**PROMPT:**
Could you retype exactly the lines below between the one holding "No Recent Searches Yet." and the one holding "etischen Verdichtung treu", inclusive, leaving out any pictures?

**PROVIDED MATERIAL:**
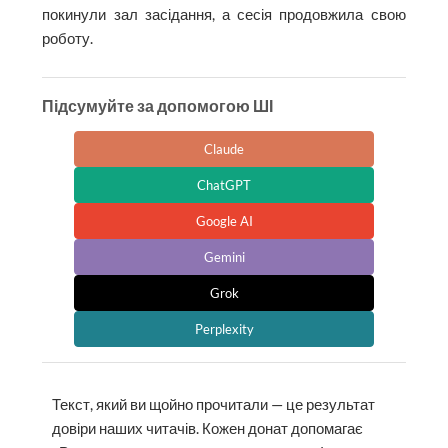
покинули зал засідання, а сесія продовжила свою
роботу.
Підсумуйте за допомогою ШІ
Claude
ChatGPT
Google AI
Gemini
Grok
Perplexity
Текст, який ви щойно прочитали — це результат
довіри наших читачів. Кожен донат допомагає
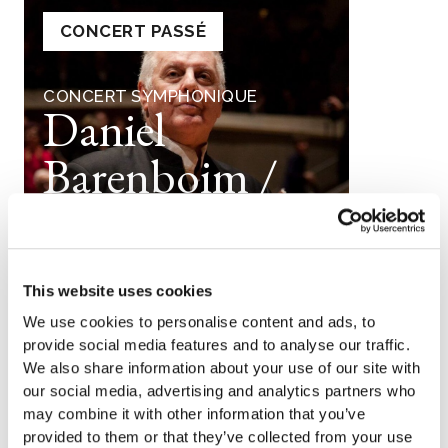
CONCERT PASSÉ
CONCERT SYMPHONIQUE
Daniel
Barenboim /
Staatskapelle
Berlin
This website uses cookies
We use cookies to personalise content and ads, to
provide social media features and to analyse our traffic.
Jeu
,
01 juil. 2021
8:00 pm
We also share information about your use of our site with
Pierre Boulez Great Hall –
our social media, advertising and analytics partners who
may combine it with other information that you’ve
Philharmonie
provided to them or that they’ve collected from your use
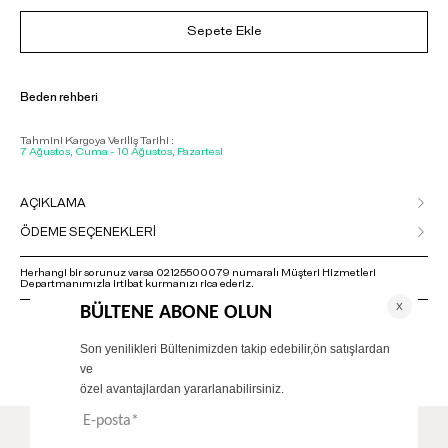
Sepete Ekle
Beden rehberi
Tahmini Kargoya Veriliş Tarihi :
7 Ağustos, Cuma - 10 Ağustos, Pazartesi
AÇIKLAMA
ÖDEME SEÇENEKLERİ
Herhangi bir sorunuz varsa 02125500079 numaralı Müşteri Hizmetleri
Departmanımızla irtibat kurmanızı rica ederiz.
ÖNERİLENLER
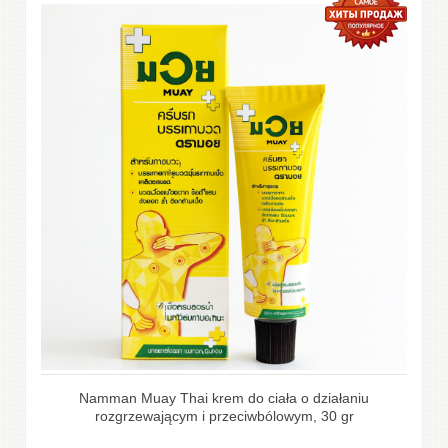
Namman Muay Thai krem do ciała o działaniu
rozgrzewającym i przeciwbólowym, 30 gr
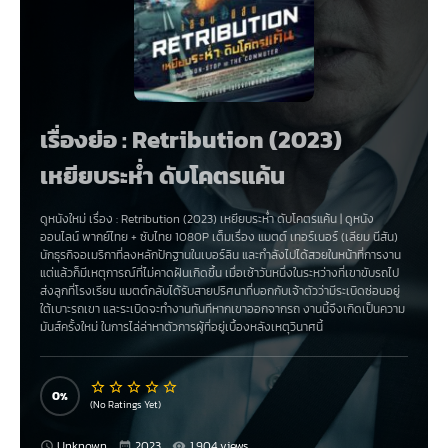
เรื่องย่อ : Retribution (2023)
เหยียบระห่ำ ดับโคตรแค้น
ดูหนังใหม่ เรื่อง
:
Retribution (2023) เหยียบระห่ำ ดับโคตรแค้น
|
ดูหนัง
ออนไลน์
พากย์ไทย
+
ซับไทย
1080P เต็มเรื่อง
แมตต์ เทอร์เนอร์ (เลียม นีสัน)
นักธุรกิจอเมริกาที่ลงหลักปักฐานในเบอร์ลิน และกำลังไปได้สวยในหน้าที่การงาน
แต่แล้วก็มีเหตุการณ์ที่ไม่คาดฝันเกิดขึ้น เมื่อเช้าวันหนึ่งในระหว่างที่เขาขับรถไป
ส่งลูกที่โรงเรียน แมตต์กลับได้รับสายปริศนาที่บอกกับเจ้าตัวว่ามีระเบิดซ่อนอยู่
ใต้เบาะรถเขา และระเบิดจะทำงานทันทีหากเขาออกจากรถ งานนี้จึงเกิดเป็นความ
มันส์ครั้งใหม่ ในการไล่ล่าหาตัวการผู้ที่อยู่เบื้องหลังเหตุวินาศนี้
0
(No Ratings Yet)
Unknown
2023
1,904 views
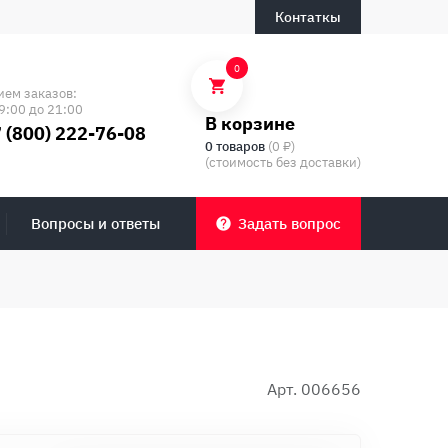
Контаткы
0
ием заказов:
9:00 до 21:00
В корзине
 (800) 222-76-08
0 товаров
(0 ₽)
(стоимость без доставки)
Вопросы и ответы
Задать вопрос
Арт. 006656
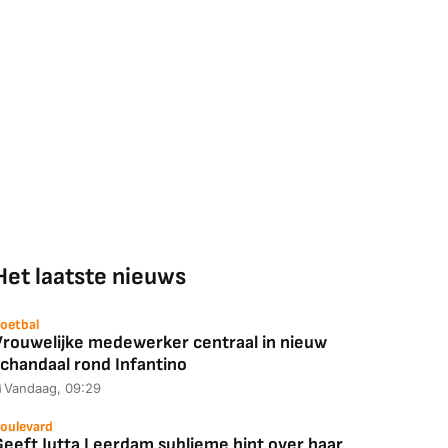
Het laatste nieuws
oetbal
Vrouwelijke medewerker centraal in nieuw
schandaal rond Infantino
Vandaag, 09:29
oulevard
Geeft Jutta Leerdam sublieme hint over haar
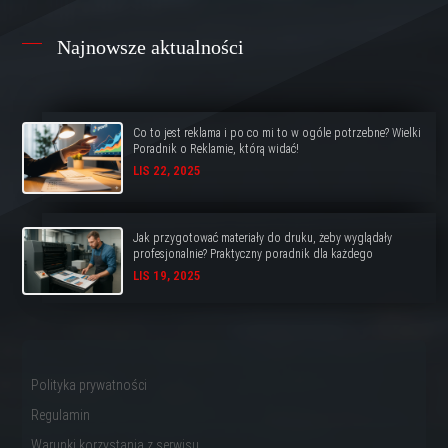
Najnowsze aktualności
Co to jest reklama i po co mi to w ogóle potrzebne? Wielki
Poradnik o Reklamie, którą widać!
LIS 22, 2025
Jak przygotować materiały do druku, żeby wyglądały
profesjonalnie? Praktyczny poradnik dla każdego
LIS 19, 2025
Polityka prywatności
Regulamin
Warunki korzystania z serwisu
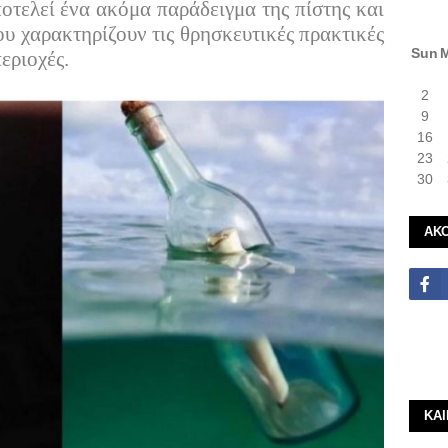
οτελεί ένα ακόμα παράδειγμα της πίστης και
υ χαρακτηρίζουν τις θρησκευτικές πρακτικές
Sun
εριοχές.
2
9
16
23
30
ΑΚ
ΚΑ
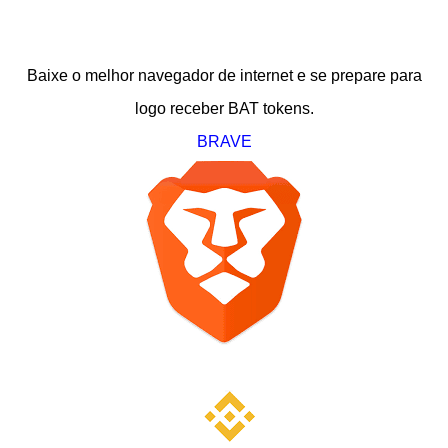
Baixe o melhor navegador de internet e se prepare para
logo receber BAT tokens.
BRAVE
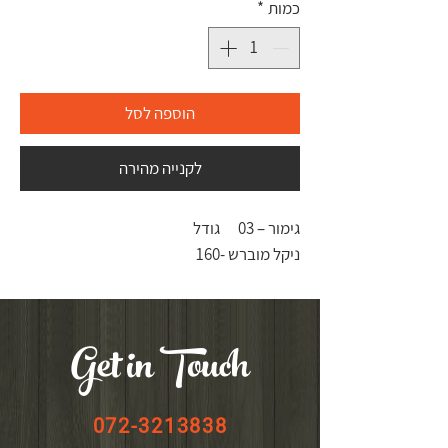
כמות
*
הוספה לסל
לקנייה מהירה
גימור – 03
גודל
ניקל מוברש -
160
Get in Touch
072-3213838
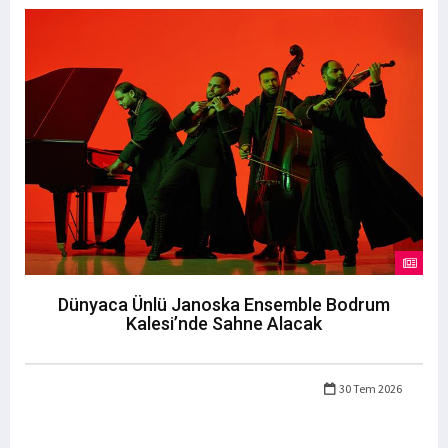
Dünyaca Ünlü Janoska Ensemble Bodrum
Kalesi’nde Sahne Alacak
30 Tem 2026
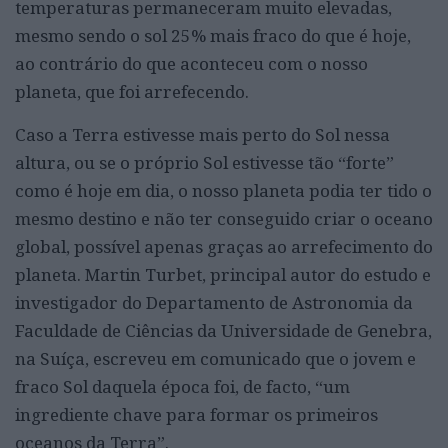
temperaturas permaneceram muito elevadas,
mesmo sendo o sol 25% mais fraco do que é hoje,
ao contrário do que aconteceu com o nosso
planeta, que foi arrefecendo.
Caso a Terra estivesse mais perto do Sol nessa
altura, ou se o próprio Sol estivesse tão “forte”
como é hoje em dia, o nosso planeta podia ter tido o
mesmo destino e não ter conseguido criar o oceano
global, possível apenas graças ao arrefecimento do
planeta. Martin Turbet, principal autor do estudo e
investigador do Departamento de Astronomia da
Faculdade de Ciências da Universidade de Genebra,
na Suíça, escreveu em comunicado que o jovem e
fraco Sol daquela época foi, de facto, “um
ingrediente chave para formar os primeiros
oceanos da Terra”.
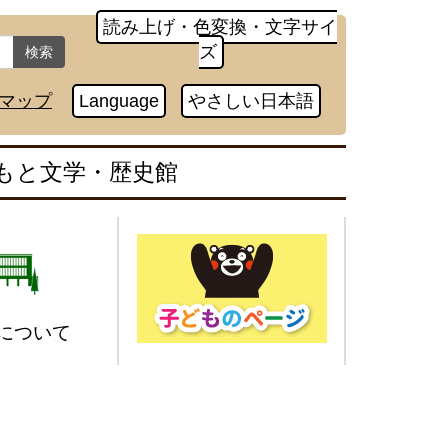
読み上げ・色変換・文字サイ
ズ
検索
マップ
Language
やさしい日本語
もと文学・歴史館
について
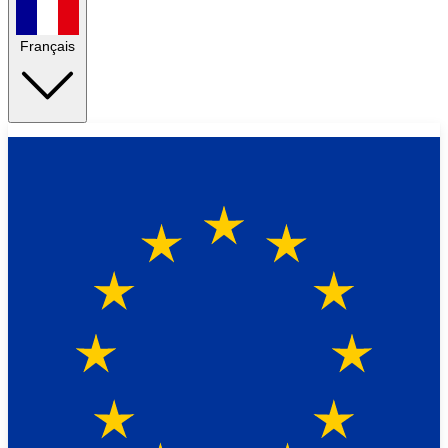
Français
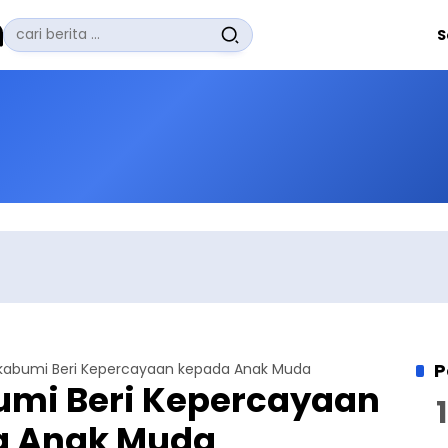
Pencarian
S
untuk:
#
Zuhairi Misrawi
#
Zoom
#
Zero Waste
#
Zaki Firdaus
#
Zafrullah Ahmad Pontoh
No Recent Searches Yet.
P
kabumi Beri Kepercayaan kepada Anak Muda
umi Beri Kepercayaan
a Anak Muda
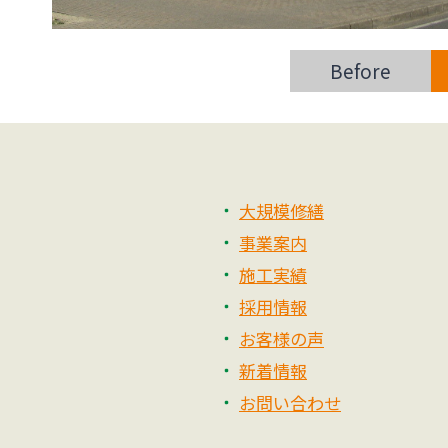
Before
大規模修繕
事業案内
施工実績
採用情報
お客様の声
新着情報
お問い合わせ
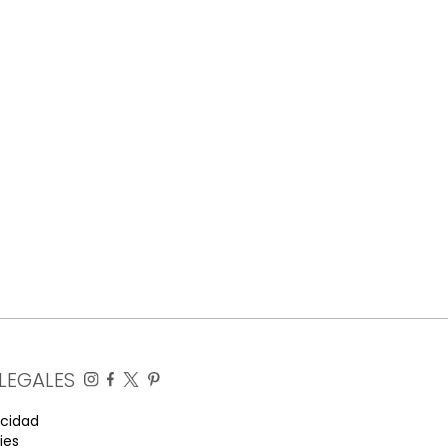
LEGALES
acidad
ies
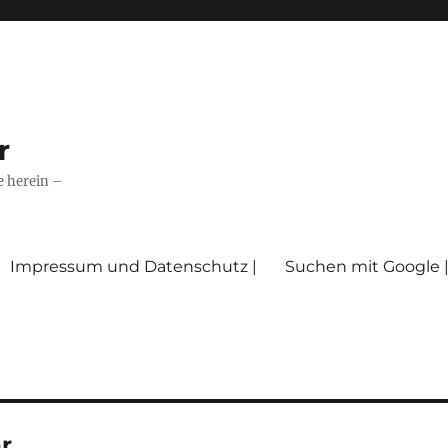
r
e herein –
Impressum und Datenschutz |
Suchen mit Google 
r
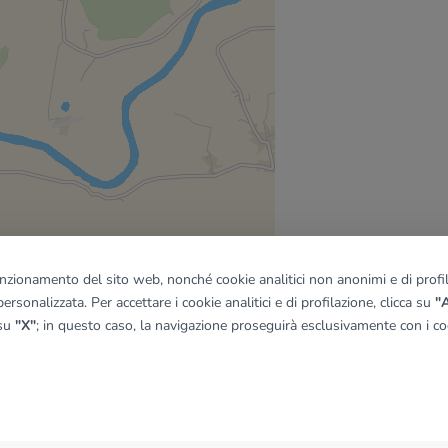
funzionamento del sito web, nonché cookie analitici non anonimi e di profila
ersonalizzata. Per accettare i cookie analitici e di profilazione, clicca su
"A
 su
"X"
; in questo caso, la navigazione proseguirà esclusivamente con i coo
quadro
© OpenMapTiles
|
© OpenStreetMap contributors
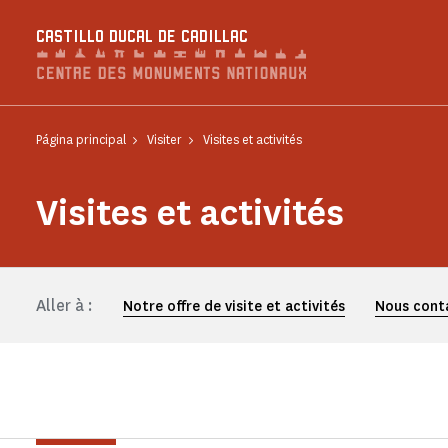
Panel de gestión de cookies
CASTILLO DUCAL DE CADILLAC
Página principal
Visiter
Visites et activités
Visites et activités
Aller à :
Notre offre de visite et activités
Nous cont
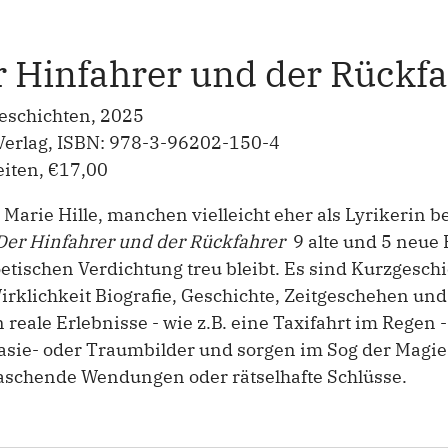
r Hinfahrer und der Rückf
eschichten, 2025
 Verlag, ISBN: 978-3-96202-150-4
eiten, €17,00
 Marie Hille, manchen vielleicht eher als Lyrikerin
Der Hinfahrer und der Rückfahrer
9 alte und 5 neue 
etischen Verdichtung treu bleibt. Es sind Kurzgesch
rklichkeit Biografie, Geschichte, Zeitgeschehen un
n reale Erlebnisse - wie z.B. eine Taxifahrt im Regen
sie- oder Traumbilder und sorgen im Sog der Magie 
aschende Wendungen oder rätselhafte Schlüsse.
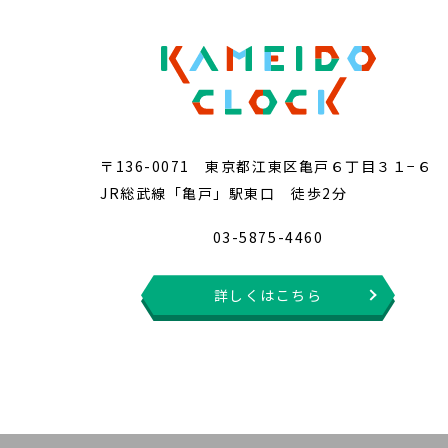
〒136-0071 東京都江東区亀戸６丁目３１−６
JR総武線「亀戸」駅東口 徒歩2分
03-5875-4460
詳しくはこちら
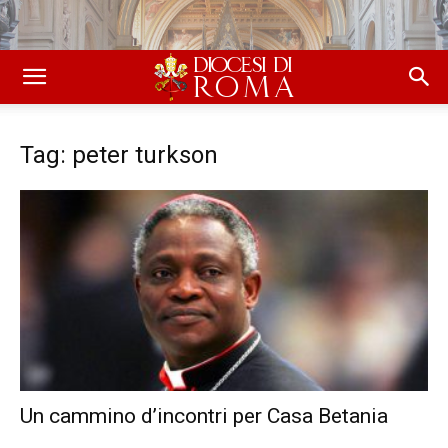
Tag: peter turkson
Un cammino d’incontri per Casa Betania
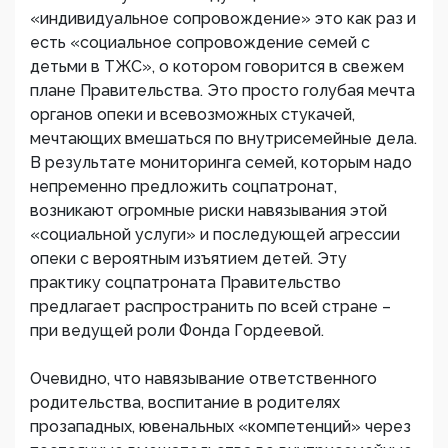
«индивидуальное сопровождение» это как раз и
есть «социальное сопровождение семей с
детьми в ТЖС», о котором говорится в свежем
плане Правительства. Это просто голубая мечта
органов опеки и всевозможных стукачей,
мечтающих вмешаться по внутрисемейные дела.
В результате мониторинга семей, которым надо
непременно предложить соцпатронат,
возникают огромные риски навязывания этой
«социальной услуги» и последующей агрессии
опеки с вероятным изъятием детей. Эту
практику соцпатроната Правительство
предлагает распространить по всей стране –
при ведущей роли Фонда Гордеевой.
Очевидно, что навязывание ответственного
родительства, воспитание в родителях
прозападных, ювенальных «компетенций» через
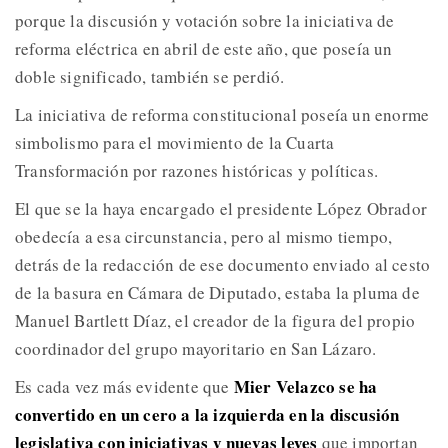
porque la discusión y votación sobre la iniciativa de
reforma eléctrica en abril de este año, que poseía un
doble significado, también se perdió.
La iniciativa de reforma constitucional poseía un enorme
simbolismo para el movimiento de la Cuarta
Transformación por razones históricas y políticas.
El que se la haya encargado el presidente López Obrador
obedecía a esa circunstancia, pero al mismo tiempo,
detrás de la redacción de ese documento enviado al cesto
de la basura en Cámara de Diputado, estaba la pluma de
Manuel Bartlett Díaz, el creador de la figura del propio
coordinador del grupo mayoritario en San Lázaro.
Mier Velazco se ha
Es cada vez más evidente que
convertido en un cero a la izquierda en la discusión
legislativa con iniciativas y nuevas leyes
que importan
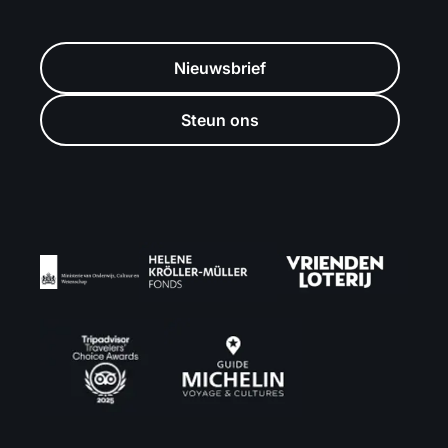
Nieuwsbrief
Steun ons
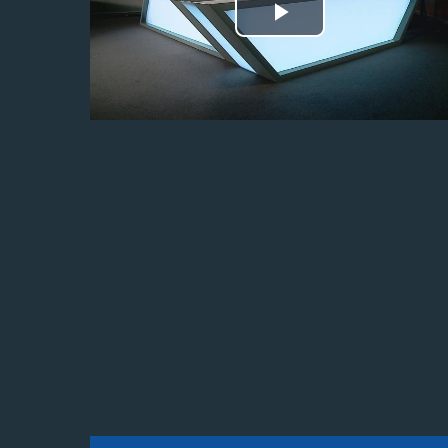
Odtwórz
wideo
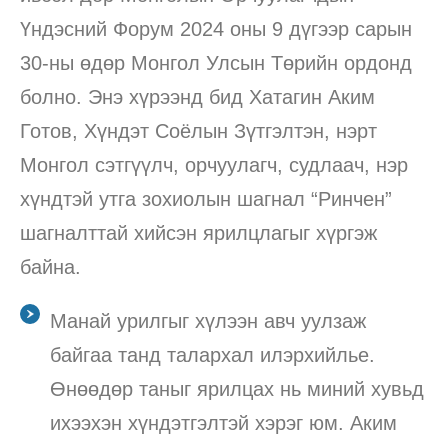
Үндэсний Форум 2024 оны 9 дүгээр сарын
30-ны өдөр Монгол Улсын Төрийн ордонд
болно. Энэ хүрээнд бид Хатагин Аким
Готов, Хүндэт Соёлын Зүтгэлтэн, нэрт
Монгол сэтгүүлч, орчуулагч, судлаач, нэр
хүндтэй утга зохиолын шагнал “Ринчен”
шагналттай хийсэн ярилцлагыг хүргэж
байна.
Манай урилгыг хүлээн авч уулзаж
байгаа танд талархал илэрхийлье.
Өнөөдөр таныг ярилцах нь миний хувьд
ихээхэн хүндэтгэлтэй хэрэг юм. Аким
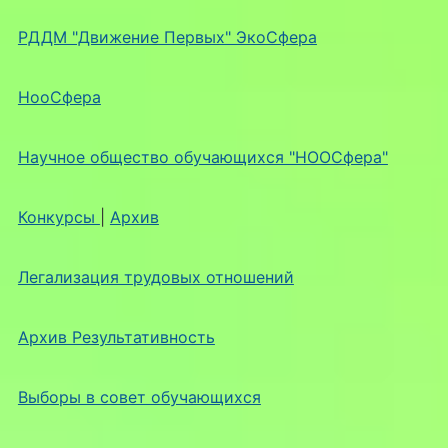
РДДМ "Движение Первых" ЭкоСфера
НооСфера
Научное общество обучающихся "НООСфера"
Конкурсы
|
Архив
Легализация трудовых отношений
Архив Результативность
Выборы в совет обучающихся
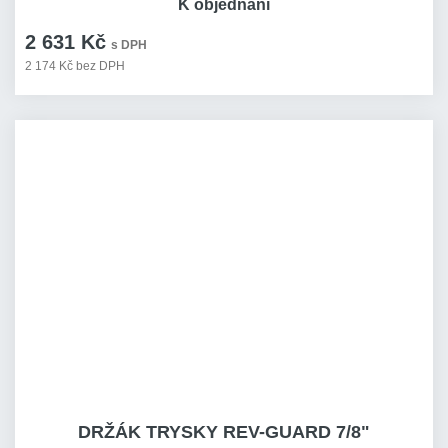
K objednání
2 631 Kč
s DPH
2 174 Kč bez DPH
DRŽÁK TRYSKY REV-GUARD 7/8"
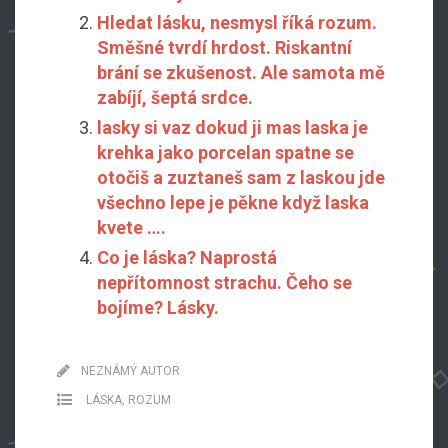
Hledat lásku, nesmysl říká rozum.
Směšné tvrdí hrdost. Riskantní
brání se zkušenost. Ale samota mě
zabíjí, šeptá srdce.
lasky si vaz dokud ji mas laska je
krehka jako porcelan spatne se
otočiš a zuztaneš sam z laskou jde
všechno lepe je pěkne když laska
kvete ….
Co je láska? Naprostá
nepřítomnost strachu. Čeho se
bojíme? Lásky.
NEZNÁMÝ AUTOR
LÁSKA
,
ROZUM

**RESPONSE TO THE EXERCISE:**
No Recent Searches Yet.
P
kabumi Beri Kepercayaan kepada Anak Muda
umi Beri Kepercayaan
a Anak Muda
Before
大規模修繕
事業案内
施工実績
採用情報
お客様の声
新着情報
お問い合わせ
LEGALES
acidad
ies
r
e herein –
Impressum und Datenschutz |
Suchen mit Google 
r
funzionamento del sito web, nonché cookie analitici non anonimi e di profila
ersonalizzata. Per accettare i cookie analitici e di profilazione, clicca su
"A
 su
"X"
; in questo caso, la navigazione proseguirà esclusivamente con i coo
quadro
© OpenMapTiles
|
© OpenStreetMap contributors
Panel de gestión de cookies
CASTILLO DUCAL DE CADILLAC
Página principal
Visiter
Visites et activités
Visites et activités
Aller à :
Notre offre de visite et activités
Nous cont
r Hinfahrer und der Rückf
eschichten, 2025
 Verlag, ISBN: 978-3-96202-150-4
eiten, €17,00
 Marie Hille, manchen vielleicht eher als Lyrikerin
Der Hinfahrer und der Rückfahrer
9 alte und 5 neue 
etischen Verdichtung treu bleibt. Es sind Kurzgesch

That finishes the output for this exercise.